@acid burn *climbs under desk*---> *rocks back and forth the rest of the day*
@acid burn okay, I need you repeating your second sentence on loop over a tiny speaker on my bedside table so that every night I cannot even THINK of going to sleep without flossing first.
@Catface Ouch! Sorry you've had to go through all of that. I'm also frequently patronized at my dentist's office when it comes to paying the bill: "oooooh, only $423 for two cavities? You got a bargain!" Except they will say this without one trace of irony, which makes me wonder what the hell people without dental insurance are paying there for what I always considered to be pretty basic treatments (right? on what planet should getting two cavities filled with insurance top $400?) Also, apparently my insurance is "too good" to be accepted at the majority of dental offices in NYC, or at least that's what I've been told. Has anyone else encountered this problem? It took me a LONG time to find a facility that wasn't sketchy as fuck, and even though I clearly suspect I'm getting gouged at my current place, at least the staff is friendly and it's clean.
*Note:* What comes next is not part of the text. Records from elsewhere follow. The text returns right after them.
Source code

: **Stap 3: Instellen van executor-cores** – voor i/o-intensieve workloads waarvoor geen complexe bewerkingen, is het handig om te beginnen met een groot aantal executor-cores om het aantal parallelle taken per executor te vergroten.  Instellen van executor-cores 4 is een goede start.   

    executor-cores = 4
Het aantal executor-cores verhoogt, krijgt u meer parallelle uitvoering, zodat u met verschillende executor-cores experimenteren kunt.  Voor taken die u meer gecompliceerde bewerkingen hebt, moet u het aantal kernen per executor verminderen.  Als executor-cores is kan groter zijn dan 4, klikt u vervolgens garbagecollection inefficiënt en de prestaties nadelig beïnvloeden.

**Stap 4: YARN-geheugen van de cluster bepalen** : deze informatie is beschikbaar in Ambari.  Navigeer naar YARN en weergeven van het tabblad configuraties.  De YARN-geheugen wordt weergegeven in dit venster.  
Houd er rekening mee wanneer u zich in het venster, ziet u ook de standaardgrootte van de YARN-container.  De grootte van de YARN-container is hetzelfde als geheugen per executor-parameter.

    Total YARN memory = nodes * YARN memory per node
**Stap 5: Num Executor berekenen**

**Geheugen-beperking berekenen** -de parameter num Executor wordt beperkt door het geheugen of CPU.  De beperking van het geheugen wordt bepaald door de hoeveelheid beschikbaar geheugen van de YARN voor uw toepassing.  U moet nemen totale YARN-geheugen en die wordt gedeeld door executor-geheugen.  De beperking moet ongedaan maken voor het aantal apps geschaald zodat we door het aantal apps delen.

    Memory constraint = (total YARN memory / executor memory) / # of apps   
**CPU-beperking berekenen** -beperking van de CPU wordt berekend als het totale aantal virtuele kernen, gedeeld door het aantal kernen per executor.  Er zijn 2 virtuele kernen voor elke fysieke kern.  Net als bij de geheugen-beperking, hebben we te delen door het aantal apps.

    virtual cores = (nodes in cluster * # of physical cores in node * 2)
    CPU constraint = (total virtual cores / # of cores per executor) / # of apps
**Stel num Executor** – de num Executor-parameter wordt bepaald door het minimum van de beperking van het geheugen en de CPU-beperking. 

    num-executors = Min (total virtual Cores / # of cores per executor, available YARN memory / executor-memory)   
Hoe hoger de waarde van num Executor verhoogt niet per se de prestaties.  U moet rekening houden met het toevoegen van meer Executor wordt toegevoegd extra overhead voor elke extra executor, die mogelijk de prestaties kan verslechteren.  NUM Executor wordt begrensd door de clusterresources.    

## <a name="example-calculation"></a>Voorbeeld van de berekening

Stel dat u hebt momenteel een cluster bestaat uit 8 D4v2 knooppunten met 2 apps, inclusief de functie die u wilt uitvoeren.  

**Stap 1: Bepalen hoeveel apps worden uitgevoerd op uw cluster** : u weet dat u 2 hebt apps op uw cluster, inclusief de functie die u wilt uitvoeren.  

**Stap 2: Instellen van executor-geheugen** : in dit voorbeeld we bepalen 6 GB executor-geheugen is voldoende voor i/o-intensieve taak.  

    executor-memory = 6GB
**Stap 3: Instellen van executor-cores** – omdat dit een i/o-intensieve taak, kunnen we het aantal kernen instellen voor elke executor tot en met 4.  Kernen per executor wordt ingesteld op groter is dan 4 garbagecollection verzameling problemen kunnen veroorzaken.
@TheDilettantista I am dying to go to St. Kitts to see the famous beverage stealing/guzzling monkeys-have you encountered any monkeys? Did they steal your cocktail/hat/wallet?
I loved this and can definitely identify with being outraged at food prices, disappointed in myself for paying them out of sheer laziness ( "because it's across from work" is a piss poor reason to overspend and give my business to horrible Gristedes when I can walk a few blocks to Trader Joe's or plan better at the beginning of the work week), and going through phases where eating mindfully and cooking seem like way too much effort even though I know the unhealthy food I'm eating isn't going to make me feel better in the long run.
@j-i-a When I become overwhelmed, I artfully arrange my snacks around me during my Real Housewives of Atlanta marathon. When the chair is beginning to get warm, I realize I must be sitting on one of the Hot Pockets again. YMMV,obvy!
@redheaded&crazy you are correct, of course.
What a cop out, Evil Melis would have hissed and thrown the chicken bones in the cashier's face!
"I'm sorry, did you say 'curing hiccups'? Let me Google that!"
@ArizonaTime I have rarely been in a line at a NYC TJ's where the person in front of me hasn't forgotten something and sheepishly asked me if it's okay to run and get it. I'm fine with holding someone's place in line and always say "sure," but I get a little grumpy at having to move their own usually overflowing basket forward along with my own, not gonna lie.